With my old Azonic Z-5 protector, I rarely even ended up wearing the kidney belt - the velcro wouldn't stay closed no matter how loose I made it, so it seemend pointless. But the stupid chest plate just pivoted one way or the other on my chest.

I have a Dainese Wave now, which fits better, but not ideally, for the chest plate, and I LOVE the shoulder protection (and the velcro on the kidney belt actually sticks).

Among my other complaints with the Azonic - the shoulder protection was so little it didn't really cover much and shifted around on top of it because the connector straps all broke.

Anyway, looking forward to seeing the new women's armor in shops!


----------



## VT Mtbkr (Jan 19, 2004)

YEAH!!! Thanks for getting all the information Connie. I bought the 661 armour SP1 in a small(didn't have any money for the nice stuff) and it fits like crap. Shoulders are too big, arms are too long, etc, etc but it's all I could afford and it got me started. I'll probably get the women's version since it is much more affordable then the dainese. And I'm happy to see that the arms are detachable, since I was looking at getting elbow protection for urban rides anyway. 

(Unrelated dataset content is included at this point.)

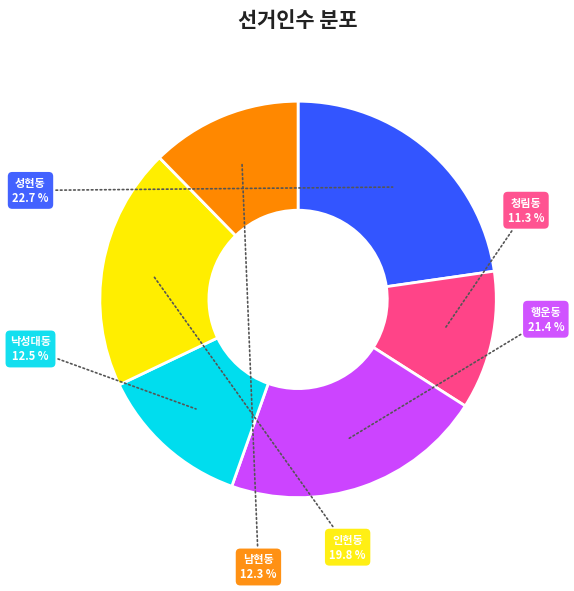

Is there a majority slice in this chart?

No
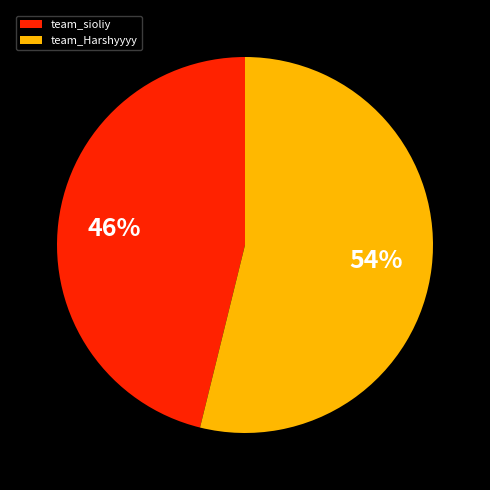

Which category has the biggest portion of the pie?

team_Harshyyyy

So now which should I order...small or medium? Got any guesses ladies? 5'4, 140 lbs C chest.


----------



## painter (Aug 4, 2004)

My girlfriend is short and curvy, and found that the Dainese with the hard chest plates didn't fit her at all well.

She ended up going with a Beastgear jacket, and making a few modifications to ensure that it didn't slide up on her. Pic here. Scroll down to find it.

The soft chest padding would seem to be a better choice if you have larger breasts.


----------



## chuky (Apr 3, 2005)

I just picked up a set of the Rockgardn women's body armor:

http://forums.mtbr.com/showthread.php?t=239894


----------



## chuky (Apr 3, 2005)

hardly. It has nothing to do with "mattering". It has to do with the bike industry not being a charity. 

Think about it - how many women have bikes? 
How many women ride for real?
How many of those women ride technical terrain that justifies chest armor?
How many of those women will actually spring for the chest armor?
Now, how many of the women remaining fit each possible size?

The companies have to make a profit, and picking the most common size is going to help them to do that. I know that that is a bummer for people that don't fit those parameters, but we also have to appreciate each company that makes the foray into women's equipment, period. It was only 12ish years ago that I was DELIGHTED to receive one of the first Terry saddles. That saddle led to a number of companies making women's saddles - hopefully this will be a similar process.

Cheers,
C


----------



## Jewell of D(enial) (Apr 25, 2005)

chuky said:


> I just picked up a set of the Rockgardn women's body armor:
> 
> http://forums.mtbr.com/showthread.php?t=239894


Awesome gear. Looks like SLC is having some effect (if I spelled that wrong, I'm sure someone will let me know)! I guess I thought you ride like SS rigid bikes? Are you hucking those? Are you in the market for another rig? Or have you allready got one? Pictures? Cool. How's the riding in SLC now, anyway? Snow? Or not yet? My husb and I are thinking about moving to the area next year.


----------



## formica (Jul 4, 2004)

I don't know if any of you are divers, but a recent issue of SCUBA had a great article in it. It was written by a woman who owns a company that makes dry and wet suits, and it was the perfect explanation of the parameters that surround issues of designing for the wide range of women's bodies out there, and why it's so hard to do.

~formica


----------



## chuky (Apr 3, 2005)

Would love to see that, could you point me in the right direction? I googled SCUBA, and realized that there were several magazines that fit that description.

Thanks in advance, 
C


----------



## chuky (Apr 3, 2005)

*The SLC effect...*

JMH and I ride just about every kind of bike - I had my Kona in SoCal, as well as the rigid SS, etc. We are riding mtn bikes more here than we did in SoCal, though.

SLC sucks. You will hate it. Don't move here. ;-) I can't stand it when 50 women show up for a Tuesday night ride, and I really don't like having Deer Valley and trails like this in my backyard:

http://forums.mtbr.com/showthread.php?t=217962

Also, the desert is too close, and the people are too friendly and mellow. Don't even get me started on having to pay less for groceries...

PM me if you want to know more of the horrible features of SLC.

Cheers,
C


----------



## formica (Jul 4, 2004)

chuky said:


> Would love to see that, could you point me in the right direction? I googled SCUBA, and realized that there were several magazines that fit that description.
> 
> Thanks in advance,
> C


Scuba Diving, Oct 06, Women's Gear issue. I think it was an editorial or sidebar article.


----------



## chuky (Apr 3, 2005)

Mark from Rockgardn has posted a very interesting reply about the fit theories behind the design of Lady Flak jacket in this thread on the DH forum:

http://forums.mtbr.com/showthread.php?t=239893

He goes by CatDaddy, reply #27 on the thread.

I hope that all the women who have ever been curious about women's products, marketing and fit are paying attention to this thread and the one on the DH board. It highlights the amount of time and effort that go into product development. It isn't just a quick thing or small investment to make a WS product.

I believe that small companies making an intelligent effort to develop women's equipment should be lauded for taking the risk in an often unproven market. Sure, it may pay dividends in the long run, but they still have to make that leap in the beginning.


----------